PASSAGE FOR REVIEW: Begin
How to check if a future is immediately ready?

How to poll a future once and check if it isn't ready before awaiting it?
I know there is once_or_never but that unfortunately consumes the future and if it wasn't ready, then the result is lost.

Something like:

let fut = call_some_async_fn();
if !fut.is_ready() {   // poll the future once
   println!("will have to wait...");
}
fut.await

You can use now_or_never without consuming it like this:

let fut = call_some_async_fn();
tokio::pin!(fut);
if let Some(output) = fut.as_mut().now_or_never() {
    println!("got output {:?}", output);
} else {
    fut.await;
}

The way this works is that tokio::pin! creates a new fut variable of type Pin<&mut FutType>, and Pin provides an .as_mut() method that returns a sub-reference that you can consume without consuming the original Pin.

For futures that don't need to be pinned (these are pretty rare - mostly they come from StreamExt), you can also just use a mutable reference like this: (&mut fut).now_or_never()

Warning: This doesn't consume the future even if it returns Some. Awaiting or otherwise polling it again after completion will lead to a panic.
PASSAGE FOR REVIEW: End
EXTRACTED DATA: Begin
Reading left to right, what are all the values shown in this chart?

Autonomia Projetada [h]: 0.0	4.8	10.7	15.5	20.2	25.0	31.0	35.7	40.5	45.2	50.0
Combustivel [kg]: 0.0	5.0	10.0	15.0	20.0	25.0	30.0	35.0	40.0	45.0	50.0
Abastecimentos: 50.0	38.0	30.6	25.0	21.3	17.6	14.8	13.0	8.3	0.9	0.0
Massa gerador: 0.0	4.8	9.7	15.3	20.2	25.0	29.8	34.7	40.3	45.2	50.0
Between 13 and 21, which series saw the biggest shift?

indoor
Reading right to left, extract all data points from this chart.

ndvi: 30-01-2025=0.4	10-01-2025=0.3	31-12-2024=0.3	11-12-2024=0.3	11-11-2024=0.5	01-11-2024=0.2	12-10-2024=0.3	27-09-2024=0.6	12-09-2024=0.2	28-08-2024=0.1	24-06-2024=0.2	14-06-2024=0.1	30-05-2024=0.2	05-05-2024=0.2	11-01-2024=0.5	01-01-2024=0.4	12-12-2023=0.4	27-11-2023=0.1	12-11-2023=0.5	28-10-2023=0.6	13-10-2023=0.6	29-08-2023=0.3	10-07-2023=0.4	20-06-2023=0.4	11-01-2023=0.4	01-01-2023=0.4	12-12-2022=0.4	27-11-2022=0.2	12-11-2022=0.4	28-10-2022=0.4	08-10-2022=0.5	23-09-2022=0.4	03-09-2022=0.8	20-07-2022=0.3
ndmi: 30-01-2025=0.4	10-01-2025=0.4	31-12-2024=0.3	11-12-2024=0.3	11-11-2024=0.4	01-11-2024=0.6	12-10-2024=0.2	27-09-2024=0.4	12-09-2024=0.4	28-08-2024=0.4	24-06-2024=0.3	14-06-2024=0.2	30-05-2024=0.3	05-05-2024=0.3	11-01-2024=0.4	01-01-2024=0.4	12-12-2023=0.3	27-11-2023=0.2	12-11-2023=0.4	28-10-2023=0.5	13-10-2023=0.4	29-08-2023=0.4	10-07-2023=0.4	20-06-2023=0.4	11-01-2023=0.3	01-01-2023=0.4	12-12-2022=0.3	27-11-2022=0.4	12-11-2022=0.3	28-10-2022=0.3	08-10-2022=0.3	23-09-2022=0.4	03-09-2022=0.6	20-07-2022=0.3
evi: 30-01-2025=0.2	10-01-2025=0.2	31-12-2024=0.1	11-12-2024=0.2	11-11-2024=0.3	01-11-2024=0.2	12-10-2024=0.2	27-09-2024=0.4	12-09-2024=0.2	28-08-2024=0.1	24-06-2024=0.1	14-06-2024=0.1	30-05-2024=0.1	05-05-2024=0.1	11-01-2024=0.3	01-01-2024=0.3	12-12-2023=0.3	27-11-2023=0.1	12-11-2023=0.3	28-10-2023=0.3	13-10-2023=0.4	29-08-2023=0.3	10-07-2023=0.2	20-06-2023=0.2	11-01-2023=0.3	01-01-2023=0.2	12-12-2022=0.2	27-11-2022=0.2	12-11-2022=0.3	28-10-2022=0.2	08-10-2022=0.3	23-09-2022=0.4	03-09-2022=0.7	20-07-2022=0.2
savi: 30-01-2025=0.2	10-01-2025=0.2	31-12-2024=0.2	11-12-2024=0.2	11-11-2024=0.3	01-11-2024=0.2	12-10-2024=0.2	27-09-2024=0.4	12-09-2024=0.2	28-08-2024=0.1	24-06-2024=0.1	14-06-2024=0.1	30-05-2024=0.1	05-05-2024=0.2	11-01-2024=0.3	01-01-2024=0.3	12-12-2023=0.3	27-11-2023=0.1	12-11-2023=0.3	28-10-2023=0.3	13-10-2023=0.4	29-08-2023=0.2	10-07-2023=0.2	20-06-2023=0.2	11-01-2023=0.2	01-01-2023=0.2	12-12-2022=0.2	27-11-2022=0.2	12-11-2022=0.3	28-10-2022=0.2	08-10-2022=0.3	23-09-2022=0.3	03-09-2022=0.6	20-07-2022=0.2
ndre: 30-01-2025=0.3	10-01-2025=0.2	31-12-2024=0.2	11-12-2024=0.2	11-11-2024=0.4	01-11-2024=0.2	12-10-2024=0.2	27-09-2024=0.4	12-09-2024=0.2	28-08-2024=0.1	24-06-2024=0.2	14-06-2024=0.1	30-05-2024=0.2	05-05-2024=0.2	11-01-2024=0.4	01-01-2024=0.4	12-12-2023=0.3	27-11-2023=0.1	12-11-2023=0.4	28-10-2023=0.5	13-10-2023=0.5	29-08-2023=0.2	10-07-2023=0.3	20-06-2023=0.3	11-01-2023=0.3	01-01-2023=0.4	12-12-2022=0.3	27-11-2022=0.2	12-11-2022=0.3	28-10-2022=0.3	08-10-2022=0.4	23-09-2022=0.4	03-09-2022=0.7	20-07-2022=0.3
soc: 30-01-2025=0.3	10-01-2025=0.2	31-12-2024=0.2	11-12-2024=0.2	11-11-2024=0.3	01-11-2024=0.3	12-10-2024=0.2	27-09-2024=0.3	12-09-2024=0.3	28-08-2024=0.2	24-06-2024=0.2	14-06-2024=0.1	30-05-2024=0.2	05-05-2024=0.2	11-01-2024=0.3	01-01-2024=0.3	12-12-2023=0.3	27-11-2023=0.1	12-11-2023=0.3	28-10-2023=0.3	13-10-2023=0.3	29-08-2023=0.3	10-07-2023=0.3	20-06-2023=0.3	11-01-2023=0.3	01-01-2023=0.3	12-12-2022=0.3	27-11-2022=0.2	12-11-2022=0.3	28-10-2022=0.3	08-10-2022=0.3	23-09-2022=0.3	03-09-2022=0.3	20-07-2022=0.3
EXTRACTED DATA: End
(PROBLEMS AND TASKS):
A: In the text on polling Rust futures, what type does tokio::pin! give the new fut variable?
B: Extend the text on polling Rust futures, picking up after its final sentence.
The entries are separate material and do not belong to the text on polling Rust futures.

(RESPONSES):
A: Pin<&mut FutType>

B:
2 Likes

I ended up with a much more complex solution trying to get a std::task::Context to be able to invoke std::future::Future::poll somehow. Meanwhile @alice posted a much better solution, but here's my (non-idiomatic) result anyway:

use std::future::Future;
use std::marker::Unpin;
use std::pin::Pin;
use std::task::{Context, Poll};

pub struct PolledFuture<T>(Option<T>);

impl<T> PolledFuture<T> {
    pub fn new(future: T) -> Self {
        Self(Some(future))
    }
}

impl<T, O> Future for PolledFuture<T>
where
    T: Future<Output = O> + Unpin,
{
    type Output = Result<O, Self>;
    fn poll(mut self: Pin<&mut Self>, cx: &mut Context<'_>) -> Poll<Result<O, Self>> {
        let mut inner = self.0.take().unwrap();
        let poll = Pin::new(&mut inner).poll(cx);
        Poll::Ready(
            match poll {
                Poll::Ready(x) => Ok(x),
                Poll::Pending => Err(PolledFuture(Some(inner))),
            }
        )
    }
}

#[tokio::main]
async fn main() {
    let f = tokio::time::sleep(std::time::Duration::from_millis(100));
    let polled_f = PolledFuture::new(Box::pin(f));
    let polled_f = match polled_f.await {
        Ok(()) => {
            println!("Completed already.");
            return;
        }
        Err(fut) => {
            println!("Not completed yet.");
            fut
        }
    };
    std::thread::sleep(std::time::Duration::from_millis(200));
    let polled_f = match polled_f.await {
        Ok(()) => {
            println!("Completed finally.");
            return;
        }
        Err(fut) => {
            println!("Still not completed.");
            fut
        }
    };
    drop(polled_f);
}

(Playground)

Output:

Not completed yet.
Completed finally.

In that code, I didn't know about std::pin::Pin::as_mut yet. Hency my clumsy approach of returning a new future as a Result::Err for the case where the inner future didn't resolve.